Halo Sumsel – Dalam perkembangan terbaru, dua polisi dari Polres Banyuasin telah dipecat lantaran terlibat dalam pelanggaran berat yang mencakup pelanggaran kesusilaan dan penyalahgunaan narkotika. Keputusan ini diambil dalam sidang Komisi Kode Etik Profesi Polri yang berlangsung pada Jumat, 10 Juli 2026. Kasus ini menjadi sorotan publik dan menimbulkan keprihatinan atas etika dan integritas aparat penegak hukum.

Dua polisi Polres Banyuasin dipecat [titlebase] setelah dinyatakan bersalah oleh majelis hakim dalam sidang yang dipimpin oleh AKBP Edi Wibowo dari Polda Jawa Tengah. Salah satu dari mereka, Aiptu Nurudin, terbukti melakukan hubungan asmara di luar ikatan pernikahan serta mengonsumsi narkotika jenis sabu. Pelanggaran ini dilakukan selama periode 2023 hingga Juni 2024 dan terungkap setelah adanya laporan yang masuk ke Polda.

Baca juga:

Selain itu, majelis juga menemukan bahwa Nurudin terlibat dalam tindakan penyalahgunaan narkotika yang dilakukan secara berulang. Meskipun telah dijatuhi sanksi berat berupa Pemberhentian Tidak Dengan Hormat (PTDH), Nurudin menyatakan niatnya untuk mengajukan banding atas keputusan tersebut.

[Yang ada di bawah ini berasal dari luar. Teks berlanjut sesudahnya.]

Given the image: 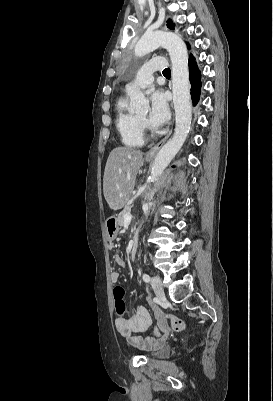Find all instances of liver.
Here are the masks:
<instances>
[{"label": "liver", "mask_w": 273, "mask_h": 401, "mask_svg": "<svg viewBox=\"0 0 273 401\" xmlns=\"http://www.w3.org/2000/svg\"><path fill=\"white\" fill-rule=\"evenodd\" d=\"M142 160L143 152L135 148L117 146L111 150L104 170L103 190L113 211L122 209L129 201Z\"/></svg>", "instance_id": "1"}]
</instances>
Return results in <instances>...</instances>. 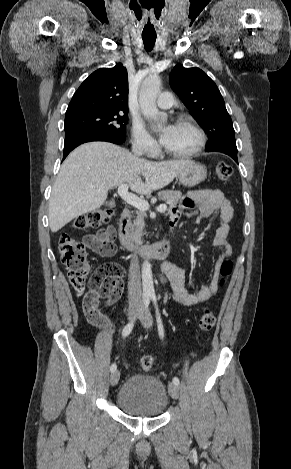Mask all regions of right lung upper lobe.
<instances>
[{"instance_id":"1","label":"right lung upper lobe","mask_w":291,"mask_h":469,"mask_svg":"<svg viewBox=\"0 0 291 469\" xmlns=\"http://www.w3.org/2000/svg\"><path fill=\"white\" fill-rule=\"evenodd\" d=\"M127 70L121 64L93 72L74 93L66 113L103 109L128 112Z\"/></svg>"}]
</instances>
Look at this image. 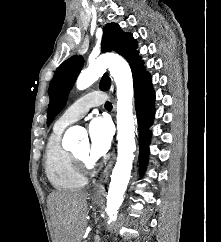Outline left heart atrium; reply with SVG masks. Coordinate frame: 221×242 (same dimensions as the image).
<instances>
[{
    "label": "left heart atrium",
    "mask_w": 221,
    "mask_h": 242,
    "mask_svg": "<svg viewBox=\"0 0 221 242\" xmlns=\"http://www.w3.org/2000/svg\"><path fill=\"white\" fill-rule=\"evenodd\" d=\"M90 146L88 157L97 160L110 148L112 141V129L103 118H94L88 125Z\"/></svg>",
    "instance_id": "obj_1"
}]
</instances>
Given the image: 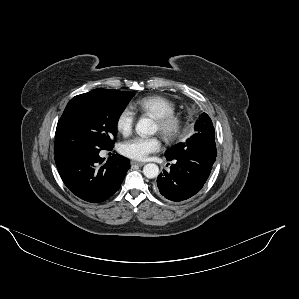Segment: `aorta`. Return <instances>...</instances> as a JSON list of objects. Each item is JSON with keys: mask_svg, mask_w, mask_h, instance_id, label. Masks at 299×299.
I'll return each instance as SVG.
<instances>
[{"mask_svg": "<svg viewBox=\"0 0 299 299\" xmlns=\"http://www.w3.org/2000/svg\"><path fill=\"white\" fill-rule=\"evenodd\" d=\"M135 130L137 134L153 135L157 131L155 123L149 118H140L136 124ZM143 174L145 177L152 179L158 176L159 167L154 163H148L143 167Z\"/></svg>", "mask_w": 299, "mask_h": 299, "instance_id": "obj_1", "label": "aorta"}]
</instances>
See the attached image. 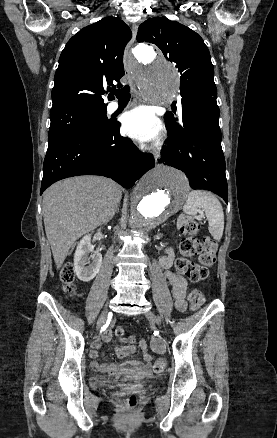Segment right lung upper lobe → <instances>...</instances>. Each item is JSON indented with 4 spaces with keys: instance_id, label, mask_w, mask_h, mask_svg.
Returning <instances> with one entry per match:
<instances>
[{
    "instance_id": "right-lung-upper-lobe-1",
    "label": "right lung upper lobe",
    "mask_w": 277,
    "mask_h": 438,
    "mask_svg": "<svg viewBox=\"0 0 277 438\" xmlns=\"http://www.w3.org/2000/svg\"><path fill=\"white\" fill-rule=\"evenodd\" d=\"M131 36L130 28L111 16L74 35L59 58L50 113L107 108L101 94L107 85L115 88V82L122 87L119 80L124 75L123 52Z\"/></svg>"
}]
</instances>
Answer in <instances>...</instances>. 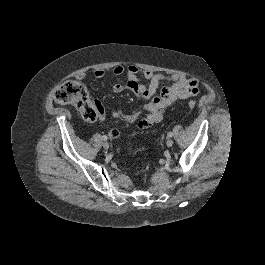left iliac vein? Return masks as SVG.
I'll return each mask as SVG.
<instances>
[{
  "label": "left iliac vein",
  "instance_id": "left-iliac-vein-1",
  "mask_svg": "<svg viewBox=\"0 0 265 265\" xmlns=\"http://www.w3.org/2000/svg\"><path fill=\"white\" fill-rule=\"evenodd\" d=\"M173 140L172 139H168L167 141H166V145L168 146V147H171L172 145H173Z\"/></svg>",
  "mask_w": 265,
  "mask_h": 265
}]
</instances>
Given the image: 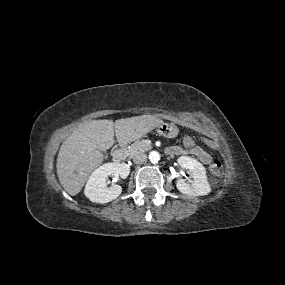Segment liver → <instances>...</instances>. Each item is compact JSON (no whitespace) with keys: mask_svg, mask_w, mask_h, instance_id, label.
<instances>
[{"mask_svg":"<svg viewBox=\"0 0 285 285\" xmlns=\"http://www.w3.org/2000/svg\"><path fill=\"white\" fill-rule=\"evenodd\" d=\"M163 121L153 115L112 120H91L76 128L63 142L57 156V176L71 196L83 188L89 175L103 162L101 151L110 149L115 140L126 145L133 142Z\"/></svg>","mask_w":285,"mask_h":285,"instance_id":"6515ba94","label":"liver"}]
</instances>
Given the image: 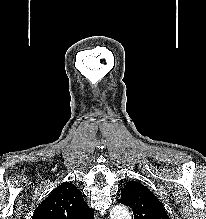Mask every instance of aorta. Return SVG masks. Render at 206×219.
Listing matches in <instances>:
<instances>
[{
	"label": "aorta",
	"mask_w": 206,
	"mask_h": 219,
	"mask_svg": "<svg viewBox=\"0 0 206 219\" xmlns=\"http://www.w3.org/2000/svg\"><path fill=\"white\" fill-rule=\"evenodd\" d=\"M110 219H131V215L124 205H116L110 212Z\"/></svg>",
	"instance_id": "1"
}]
</instances>
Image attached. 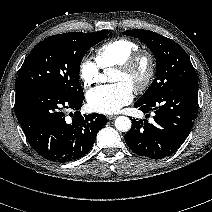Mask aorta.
Wrapping results in <instances>:
<instances>
[{"label": "aorta", "mask_w": 212, "mask_h": 212, "mask_svg": "<svg viewBox=\"0 0 212 212\" xmlns=\"http://www.w3.org/2000/svg\"><path fill=\"white\" fill-rule=\"evenodd\" d=\"M131 120L126 116H119L115 120V127L121 132H127L131 128Z\"/></svg>", "instance_id": "762f6f07"}]
</instances>
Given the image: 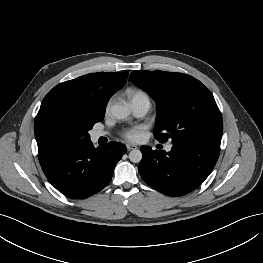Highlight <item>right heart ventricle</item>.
<instances>
[{"label":"right heart ventricle","instance_id":"right-heart-ventricle-1","mask_svg":"<svg viewBox=\"0 0 263 263\" xmlns=\"http://www.w3.org/2000/svg\"><path fill=\"white\" fill-rule=\"evenodd\" d=\"M127 95L130 98L132 104L137 103V102H141V101L150 102V98H149L148 94L141 89L130 88L127 90Z\"/></svg>","mask_w":263,"mask_h":263}]
</instances>
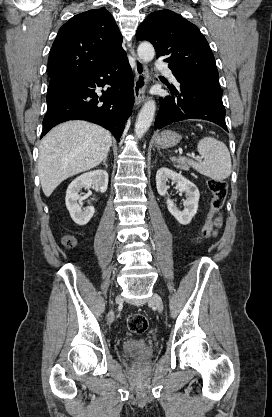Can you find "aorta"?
Wrapping results in <instances>:
<instances>
[{"label": "aorta", "instance_id": "1", "mask_svg": "<svg viewBox=\"0 0 272 417\" xmlns=\"http://www.w3.org/2000/svg\"><path fill=\"white\" fill-rule=\"evenodd\" d=\"M140 59L144 62H149L154 58L155 50L151 43L142 42L137 49ZM156 111L155 102L153 100L147 101L142 107L135 123V134L137 137H142L152 124Z\"/></svg>", "mask_w": 272, "mask_h": 417}]
</instances>
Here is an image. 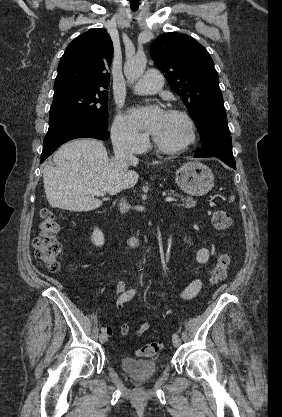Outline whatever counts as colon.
<instances>
[{
  "mask_svg": "<svg viewBox=\"0 0 282 417\" xmlns=\"http://www.w3.org/2000/svg\"><path fill=\"white\" fill-rule=\"evenodd\" d=\"M39 216L41 223L40 232L35 241L36 257L50 271L55 272L60 267V245L57 239L60 224L54 211L48 207L42 208L39 211ZM209 220L212 226L219 231L227 230L231 223L230 215L222 209L210 211ZM229 266L230 258L227 255L219 256L211 270L210 282L215 284L223 280ZM159 349L158 343H148L144 347H140L139 354L144 357H152L158 353Z\"/></svg>",
  "mask_w": 282,
  "mask_h": 417,
  "instance_id": "5ec220e1",
  "label": "colon"
}]
</instances>
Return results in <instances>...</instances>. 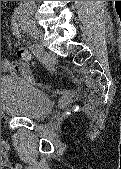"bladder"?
Here are the masks:
<instances>
[{"mask_svg": "<svg viewBox=\"0 0 121 169\" xmlns=\"http://www.w3.org/2000/svg\"><path fill=\"white\" fill-rule=\"evenodd\" d=\"M1 107L4 113L24 118H41L52 107L50 97L41 89L19 78H1Z\"/></svg>", "mask_w": 121, "mask_h": 169, "instance_id": "bladder-1", "label": "bladder"}]
</instances>
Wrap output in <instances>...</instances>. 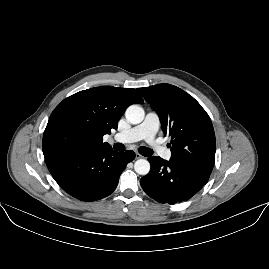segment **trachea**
I'll return each instance as SVG.
<instances>
[{"mask_svg": "<svg viewBox=\"0 0 269 269\" xmlns=\"http://www.w3.org/2000/svg\"><path fill=\"white\" fill-rule=\"evenodd\" d=\"M114 149L117 150V151H124L125 150V147L123 144L121 143H116L114 145ZM139 153L143 156H151L153 154V150L152 149H149L147 147H144V146H141L139 148Z\"/></svg>", "mask_w": 269, "mask_h": 269, "instance_id": "obj_1", "label": "trachea"}]
</instances>
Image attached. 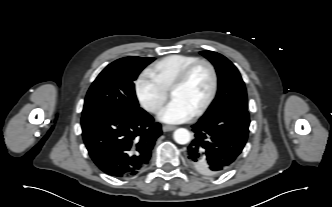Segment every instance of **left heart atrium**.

Sementara itu, Polres Banyuasin juga menggelar operasi rutin untuk mencegah tindakan kriminal di wilayah hukumnya. Kegiatan ini, yang dikenal dengan sebutan Kegiatan Rutin yang Ditingkatkan (KRYD) dan Patroli Presisi, dilakukan untuk menanggulangi aksi balap liar dan kriminalitas lainnya di kawasan-kawasan rawan. Kepala Seksi Humas Polres Banyuasin, Iptu Abu Bakar, mengungkapkan bahwa patroli ini menyasar tempat-tempat seperti Taman Kota Pangkalan Balai dan beberapa ruas jalan yang sering dijadikan lokasi balap liar.

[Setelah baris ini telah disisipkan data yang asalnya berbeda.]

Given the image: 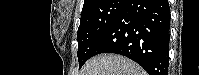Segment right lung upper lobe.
Returning <instances> with one entry per match:
<instances>
[{
	"label": "right lung upper lobe",
	"mask_w": 199,
	"mask_h": 75,
	"mask_svg": "<svg viewBox=\"0 0 199 75\" xmlns=\"http://www.w3.org/2000/svg\"><path fill=\"white\" fill-rule=\"evenodd\" d=\"M105 0H84L83 9L90 8L92 6H97L103 3Z\"/></svg>",
	"instance_id": "right-lung-upper-lobe-1"
}]
</instances>
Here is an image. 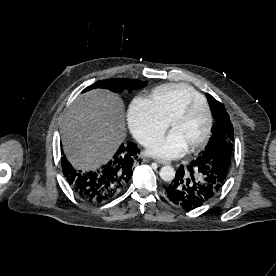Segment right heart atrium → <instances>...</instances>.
<instances>
[{
  "label": "right heart atrium",
  "mask_w": 276,
  "mask_h": 276,
  "mask_svg": "<svg viewBox=\"0 0 276 276\" xmlns=\"http://www.w3.org/2000/svg\"><path fill=\"white\" fill-rule=\"evenodd\" d=\"M130 129L135 138L149 146L168 128V121L161 115L155 104L147 98L136 97L128 110Z\"/></svg>",
  "instance_id": "1"
}]
</instances>
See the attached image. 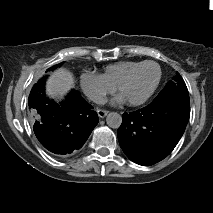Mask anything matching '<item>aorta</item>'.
I'll return each mask as SVG.
<instances>
[{"instance_id":"1","label":"aorta","mask_w":213,"mask_h":213,"mask_svg":"<svg viewBox=\"0 0 213 213\" xmlns=\"http://www.w3.org/2000/svg\"><path fill=\"white\" fill-rule=\"evenodd\" d=\"M106 123L110 128L118 129L122 124V116L117 112H110L106 117Z\"/></svg>"}]
</instances>
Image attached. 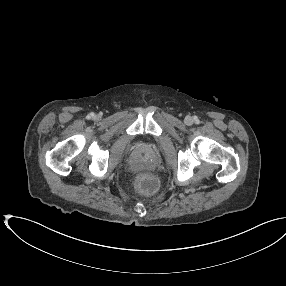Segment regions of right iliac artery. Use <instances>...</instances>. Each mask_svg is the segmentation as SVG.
Instances as JSON below:
<instances>
[{
	"instance_id": "right-iliac-artery-1",
	"label": "right iliac artery",
	"mask_w": 286,
	"mask_h": 286,
	"mask_svg": "<svg viewBox=\"0 0 286 286\" xmlns=\"http://www.w3.org/2000/svg\"><path fill=\"white\" fill-rule=\"evenodd\" d=\"M93 116H94V114H93V113H90V114H89V117H90V118H91V117H93Z\"/></svg>"
}]
</instances>
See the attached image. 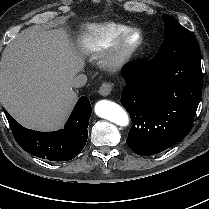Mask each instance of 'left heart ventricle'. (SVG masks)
Segmentation results:
<instances>
[{
	"label": "left heart ventricle",
	"instance_id": "left-heart-ventricle-1",
	"mask_svg": "<svg viewBox=\"0 0 209 209\" xmlns=\"http://www.w3.org/2000/svg\"><path fill=\"white\" fill-rule=\"evenodd\" d=\"M137 40H138V36L134 35V36H132L131 38L128 39L127 45H132V44L136 43Z\"/></svg>",
	"mask_w": 209,
	"mask_h": 209
}]
</instances>
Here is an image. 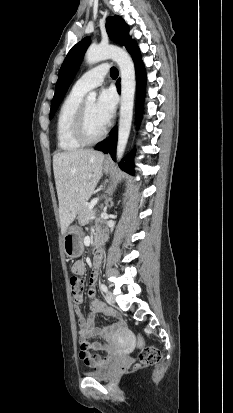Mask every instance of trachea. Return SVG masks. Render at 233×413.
Listing matches in <instances>:
<instances>
[{
    "mask_svg": "<svg viewBox=\"0 0 233 413\" xmlns=\"http://www.w3.org/2000/svg\"><path fill=\"white\" fill-rule=\"evenodd\" d=\"M110 75L112 77H117L118 76V70L115 67H112L110 70Z\"/></svg>",
    "mask_w": 233,
    "mask_h": 413,
    "instance_id": "3493384b",
    "label": "trachea"
}]
</instances>
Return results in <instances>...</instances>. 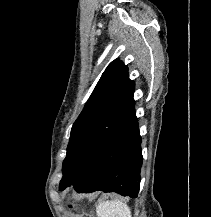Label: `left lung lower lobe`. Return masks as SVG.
I'll return each instance as SVG.
<instances>
[{
	"mask_svg": "<svg viewBox=\"0 0 211 217\" xmlns=\"http://www.w3.org/2000/svg\"><path fill=\"white\" fill-rule=\"evenodd\" d=\"M142 161L141 136L135 116L100 147L74 180L60 190L74 185L77 192L102 190L135 198L140 189Z\"/></svg>",
	"mask_w": 211,
	"mask_h": 217,
	"instance_id": "1",
	"label": "left lung lower lobe"
}]
</instances>
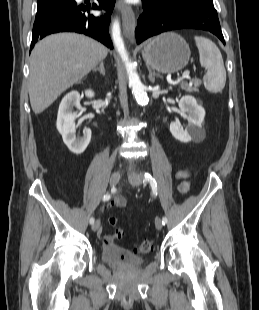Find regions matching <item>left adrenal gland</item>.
<instances>
[{
	"label": "left adrenal gland",
	"instance_id": "left-adrenal-gland-1",
	"mask_svg": "<svg viewBox=\"0 0 259 310\" xmlns=\"http://www.w3.org/2000/svg\"><path fill=\"white\" fill-rule=\"evenodd\" d=\"M148 71H149V81L151 83H154L155 82V77L157 78H161V76L159 74H156L154 71H152L149 67H148Z\"/></svg>",
	"mask_w": 259,
	"mask_h": 310
}]
</instances>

Patroli tersebut bertujuan untuk memberikan imbauan kepada masyarakat agar bersama-sama menjaga keamanan lingkungan dan segera melaporkan potensi gangguan keamanan. Iptu Abu Bakar menegaskan bahwa peran aktif masyarakat sangat penting dalam menciptakan kondisi yang aman dan nyaman.

Baca juga:

Kasus pemecatan dua polisi ini diharapkan menjadi pelajaran penting bagi seluruh anggota Polri untuk selalu menjaga integritas dan etika dalam menjalankan tugas mereka. Penegakan hukum yang baik harus dimulai dari aparatur penegak hukum itu sendiri, sehingga kepercayaan masyarakat terhadap institusi kepolisian dapat terjaga.

Dengan adanya langkah tegas dari Polda Jawa Tengah ini, diharapkan akan ada efek jera bagi anggota Polri lainnya untuk tidak melakukan pelanggaran serupa. Integritas dan profesionalisme sangat dibutuhkan dalam menjaga keamanan dan ketertiban masyarakat.

Dalam konteks yang lebih luas, pemecatan dua polisi Polres Banyuasin dipecat [titlebase] ini juga mencerminkan komitmen Polri untuk memberantas oknum-oknum yang mencoreng nama baik institusi. Melalui penegakan disiplin yang ketat, diharapkan kepercayaan publik terhadap kepolisian dapat meningkat, dan masyarakat merasa lebih aman dalam menjalani kehidupan sehari-hari.

Baca juga:

Disclaimer: Artikel ini dibuat dengan bantuan AI Gemini/ChatGPT yang dimodifikasi oleh editor untuk kenyamanan pembaca.